UBS Group reported a markedly stronger first-quarter result on Wednesday, with net profit in the three months to March 31 rising 80% from a year earlier to $3.0 billion. That outcome exceeded Bloomberg consensus of $2.42 billion, underscoring a quarter in which several of the bank's core businesses produced robust returns.

The bank said its global wealth management, asset management and investment banking divisions all delivered solid performances during the period. UBS highlighted that its trading desk particularly benefited from higher market volatility in recent months, a factor the firm identified as contributing meaningfully to results.

On corporate strategy, UBS reiterated that it is progressing with the integration of Credit Suisse, saying it expects to be "substantially complete" with that work by the end of the year. The bank signalled that management views the remaining integration activity as likely to generate additional growth and efficiency gains once finished.

UBS also emphasized the strength of its capital position. In that context, the company said it is on track to complete $3 billion of share buybacks by the end of the second quarter, with plans to carry out further buybacks before year-end. The announced repurchase programme was presented as consistent with the bank's current capital outlook.

The results reflect a mix of steady client-facing business lines and near-term market-driven revenue from trading activity. Management commentary in the statement linked the stronger quarterly profit to these combined drivers while pointing to integration work and capital distribution actions as next-phase priorities.

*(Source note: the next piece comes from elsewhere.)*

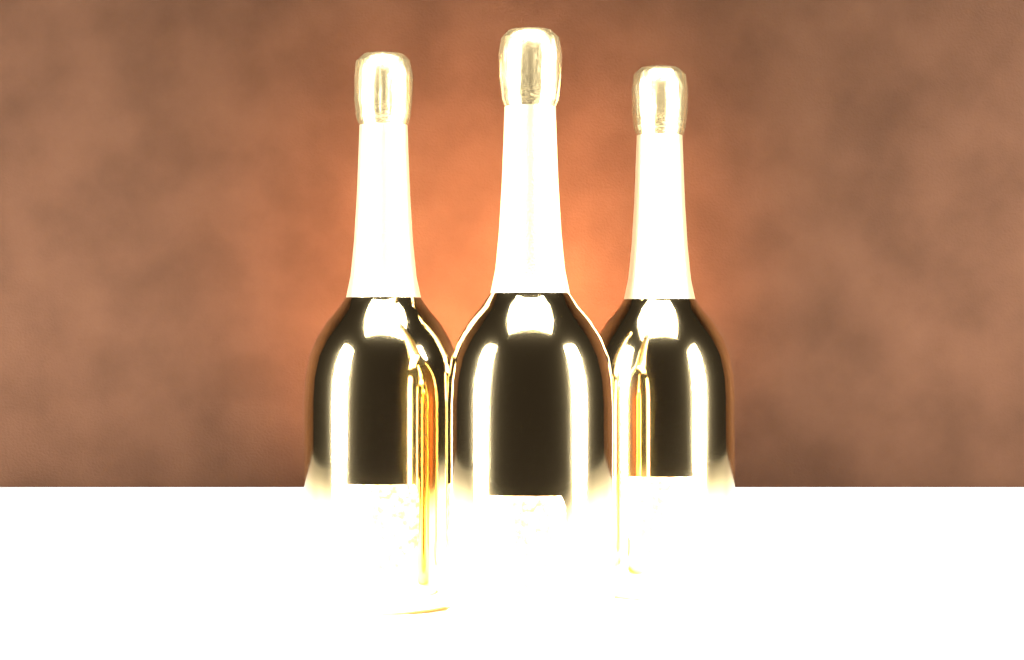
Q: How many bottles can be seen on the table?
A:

Contextual note - The figures and statements above are those disclosed by UBS for the quarter ended March 31. The bank cited market volatility as a contributing factor to trading performance and used the term "substantially complete" to describe the target timing for Credit Suisse integration.

Risks

  • The Credit Suisse integration is not yet complete; delays or complications in finishing the integration by year-end could affect anticipated growth and efficiency gains - risk for the banking sector.
  • Trading desk performance was supported by increased market volatility; a decline in volatility could reduce trading revenues and pressure near-term results - risk for capital markets and investment banking.
  • The execution of further share buybacks depends on the bank's capital position and regulatory allowances; any change in capital strength or priorities could alter planned shareholder distributions - risk for investors and equity markets.